Malcolm Gladwell’s Outliers describes how elite hockey players in Canada are far more likely to be born in the first half of the year than the second. There’s a simple explanation – Canadian youth hockey leagues bin age group teams according to the calendar year of birth. Two young players, one born January 1, 2003 and the other December 31, 2003 are considered the same age and play in the same league.
Being born in at the beginning of the year makes you a few months older than most of your peers. When you’re eight year old, those few months equate to a big advantage in physical maturity. Being more mature, you perform better, get selected for elite teams, and receive better training. You get better and better while your peers born near the end of the year are left behind.
The data shown in the book are convincing. The phenomenon is seen not just in Canadian hockey, but in a host of other sports where a similar age cutoff exists, and when the cutoff date changes from January 1, the distribution of birth months changes, too. (Basketball in the US is one exception, presumably because kids learn on the streets regardless of their birth month, and don’t need to be selected for elite training until later on.)
Then Gladwell goes on to suggest that the same effect dominates academic achievement in the US.
Parents with a child born at the end of the calendar year often think about holding their child back before the start of kindergarten: it’s hard for a five-year-old to keep up with a child born many months earlier. But most parents, one suspects, think that whatever disadvantage a younger child faces in kindergarten eventually goes away. But it doesn’t. It’s just like hockey. The small initial advantage that the child born in the early part of the year has over the child born at the end of the year persists. It locks children into patterns of achievement and underachievement, encouragement and discouragement, that stretch on and on for years.
Recently, two economists — Kelly Bedard and Elizabeth Dhuey—looked at the relationship between scores on what is called the Trends in International Mathematics and Science Study, or TIMSS (math and science tests given every four years to children in many countries around the world), and month of birth. They found that among fourth graders, the oldest children scored somewhere between four and twelve percentile points better than the youngest children. That, as Dhuey explains, is a “huge effect.” It means that if you take two intellectually equivalent fourth graders with birthdays at opposite ends of the cutoff date, the older student could score in the eightieth percentile, while the younger one could score in the sixty-eighth percentile. That’s the difference between qualifying for a gifted program and not.
The first paragraph seems like a rather wild extrapolation, based solely on the second.
I wanted to know if I could see this birthday effect in some data I had readily available – that generated by my Facebook friends.
I have about 700 Facebook friends, many of whom were Caltech students. These people represent an academic elite, so if the birthday effect is extraordinarily strong, I ought to have friends whose birthdays come in a clump, assuming they are educated in the US.
I tallied the birth months of all my Facebook friends who are or were students at Caltech and who listed themselves as being from somewhere in the US. (I wound up throwing out a lot of people from the US because they didn’t list a home town, but I thought it was better to have a uniform data collection policy than to guess.) 110 people made the cut.
I made a plot of their birth months, and it looked like maybe there was some sort of signal in there. So then I made seven fake plots by randomly generating birth months from a flat distribution. Here are the eight plots. Can you tell which one is the real data?

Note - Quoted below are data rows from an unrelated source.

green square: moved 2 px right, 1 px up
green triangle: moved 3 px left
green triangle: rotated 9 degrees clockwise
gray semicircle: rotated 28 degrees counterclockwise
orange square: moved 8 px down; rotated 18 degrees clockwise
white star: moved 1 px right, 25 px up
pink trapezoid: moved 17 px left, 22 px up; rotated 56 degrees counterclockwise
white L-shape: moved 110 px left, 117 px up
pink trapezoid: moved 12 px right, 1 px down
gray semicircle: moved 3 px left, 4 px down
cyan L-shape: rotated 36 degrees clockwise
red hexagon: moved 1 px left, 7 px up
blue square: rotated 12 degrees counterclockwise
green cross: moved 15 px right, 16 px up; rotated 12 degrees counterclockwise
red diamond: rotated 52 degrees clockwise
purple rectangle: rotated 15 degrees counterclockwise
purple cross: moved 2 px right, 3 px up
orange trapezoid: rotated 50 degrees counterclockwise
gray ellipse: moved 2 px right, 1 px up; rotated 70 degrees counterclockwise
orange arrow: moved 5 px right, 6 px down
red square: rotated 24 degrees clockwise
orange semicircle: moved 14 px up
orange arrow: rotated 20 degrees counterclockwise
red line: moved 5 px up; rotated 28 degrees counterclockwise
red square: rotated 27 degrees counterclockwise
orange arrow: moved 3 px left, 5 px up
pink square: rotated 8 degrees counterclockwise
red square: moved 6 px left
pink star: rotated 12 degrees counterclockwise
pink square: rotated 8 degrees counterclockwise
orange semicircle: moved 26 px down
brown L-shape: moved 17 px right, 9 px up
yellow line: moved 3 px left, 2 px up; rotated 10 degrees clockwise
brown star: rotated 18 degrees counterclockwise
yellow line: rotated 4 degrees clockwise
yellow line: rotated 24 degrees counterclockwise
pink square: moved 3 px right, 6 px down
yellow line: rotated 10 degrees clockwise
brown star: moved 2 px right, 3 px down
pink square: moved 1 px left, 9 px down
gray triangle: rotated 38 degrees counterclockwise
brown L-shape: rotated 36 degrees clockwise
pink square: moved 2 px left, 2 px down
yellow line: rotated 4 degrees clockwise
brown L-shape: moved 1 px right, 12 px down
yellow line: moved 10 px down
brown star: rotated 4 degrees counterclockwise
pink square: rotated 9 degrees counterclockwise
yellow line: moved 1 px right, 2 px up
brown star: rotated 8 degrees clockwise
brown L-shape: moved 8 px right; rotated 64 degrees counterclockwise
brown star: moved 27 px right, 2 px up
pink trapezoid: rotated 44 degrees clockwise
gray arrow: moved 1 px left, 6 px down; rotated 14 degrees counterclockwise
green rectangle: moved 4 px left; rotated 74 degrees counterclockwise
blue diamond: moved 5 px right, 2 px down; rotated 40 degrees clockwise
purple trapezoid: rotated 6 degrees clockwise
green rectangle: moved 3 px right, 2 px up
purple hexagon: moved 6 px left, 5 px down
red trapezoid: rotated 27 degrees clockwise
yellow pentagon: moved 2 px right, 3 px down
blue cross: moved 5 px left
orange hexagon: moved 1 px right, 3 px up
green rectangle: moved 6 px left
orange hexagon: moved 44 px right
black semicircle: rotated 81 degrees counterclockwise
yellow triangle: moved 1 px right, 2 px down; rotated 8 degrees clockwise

One of these plots is real data from the birth months of students at one the world’s top universities. The other seven plots are as random as Python can make them. I challenge Malcolm Gladwell to tell me which one is which.
This challenge is a bit unfair. What I really ought to plot is not birth month, but age when starting kindergarten. These aren’t the same, largely because people born near the end of the year (like me) can wind up either old for their grade or young for it. Still, January babies are almost uniformly old for their grade in the US, and August babies are almost uniformly young. If the effect is as powerful as Gladwell suggests, we ought to see it at play here.
If birth months were evenly distributed and I took 110 data points, the expectation value for a each month is 9.2 and the standard deviation is 2.9. Since the standard deviation is pretty big compared to the expectation value, we would need a large signal in order to see an obvious effect in the data. So to make a strong case, I really ought to have more data.
Still, we actually expect whatever effect there is to be magnified when looking at this data. The reason is that, with Caltech students, we’re looking far out on the tail of the distribution of academic ability.
Here are two normal distributions that are the same except that one is shifted to the right.
The original gaussian, centered on zero, represents students born late in the year, and the shifted one represents students born near the beginning. (This is only supposed to be a heuristic, of course.)
I’ve added two vertical lines. The first vertical line shows a cut off for students who are “good at school”. There are about three times as many students from the shifted distribution that make it beyond this cut off.
The second line shows students who are “very good at school”. There are about ten times as many students from the shifted distribution that make it beyond this tougher cutoff.
Even though I don’t expect the age-selection effect to work in such a simple way, the main idea is simply that if you give one population a small advantage over the other, the effect becomes magnified when you look at the frequency of outliers. So, in the birthdays of my Caltech friends, I ought to see a pretty strong signal, if the basic effect exists.
So, for now I’d say that, lacking further data, either the effect is not very large, or it is not very simple, so that somehow it allows Caltech students form an exceptional bunch.